The union's deputy general secretary Garry Graham said: "The current approach to pay and reward in the civil service and the wider public sector is unsustainable if we are to recruit, retain and motivate a workforce to meet the challenges facing the UK.”
The most recent civil service people survey, which measures staff engagement across the organisation, shows 66% of respondents are unsatisfied with their pay, while 25% wanting to leave their jobs either immediately or within the next year; and three-quarters saying they would be better rewarded for undertaking similar roles elsewhere.
Highlighting those figures, Graham said public servants were "suffering because their pay being treated as a blunt instrument of macroeconomic policy and a political football".
“Now is the time for an evidence-led approach to ensure that the UK can recruit, retain and motivate the skilled workforce it needs; that is why we are calling for an independent pay review.”
The call for an independent pay review comes shortly after the separate PCS union launched a new campaign for a pay rise, saying it would work with other public sector unions and consider joint action to break the 1% pay cap.

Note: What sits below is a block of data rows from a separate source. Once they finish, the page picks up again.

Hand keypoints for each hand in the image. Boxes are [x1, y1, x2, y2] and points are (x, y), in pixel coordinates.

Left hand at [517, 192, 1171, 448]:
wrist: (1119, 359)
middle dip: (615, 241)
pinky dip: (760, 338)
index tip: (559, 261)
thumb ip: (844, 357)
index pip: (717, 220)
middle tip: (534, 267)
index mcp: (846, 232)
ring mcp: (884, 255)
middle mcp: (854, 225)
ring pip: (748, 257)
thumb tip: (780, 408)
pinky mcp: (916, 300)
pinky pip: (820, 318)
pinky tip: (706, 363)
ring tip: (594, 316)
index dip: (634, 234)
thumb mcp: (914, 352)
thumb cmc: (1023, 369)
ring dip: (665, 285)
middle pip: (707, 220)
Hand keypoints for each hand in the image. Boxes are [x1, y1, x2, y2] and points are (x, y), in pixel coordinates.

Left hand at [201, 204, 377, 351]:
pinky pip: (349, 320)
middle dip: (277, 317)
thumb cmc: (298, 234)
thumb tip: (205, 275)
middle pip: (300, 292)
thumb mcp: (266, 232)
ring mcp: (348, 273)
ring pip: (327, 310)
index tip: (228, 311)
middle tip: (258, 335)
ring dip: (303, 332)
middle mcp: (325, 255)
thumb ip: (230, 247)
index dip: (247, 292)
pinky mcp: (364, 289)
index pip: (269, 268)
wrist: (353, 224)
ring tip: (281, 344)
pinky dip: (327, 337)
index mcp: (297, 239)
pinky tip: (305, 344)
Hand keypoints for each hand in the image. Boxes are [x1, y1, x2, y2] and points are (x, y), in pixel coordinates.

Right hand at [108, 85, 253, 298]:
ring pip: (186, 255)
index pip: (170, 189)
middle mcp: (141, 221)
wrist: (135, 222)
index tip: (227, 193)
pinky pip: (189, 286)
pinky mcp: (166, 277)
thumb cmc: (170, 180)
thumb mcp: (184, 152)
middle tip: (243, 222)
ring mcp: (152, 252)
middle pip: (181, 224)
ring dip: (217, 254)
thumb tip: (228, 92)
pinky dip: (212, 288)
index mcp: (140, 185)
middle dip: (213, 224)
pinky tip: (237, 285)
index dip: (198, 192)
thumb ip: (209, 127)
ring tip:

PCS released figures on Monday showing that average civil service pay has fallen by up to 9% in real terms over the past six years, and warned that if Hammond does not lift the pay cap real wages will have fallen by 12% on 2010 levels by the end of the parliament.
The PCS says it plans to submit a national pay claim to the Cabinet Office minister and the head of the civil service, for a pay increase of 5% or £1,200 – whichever is the greater.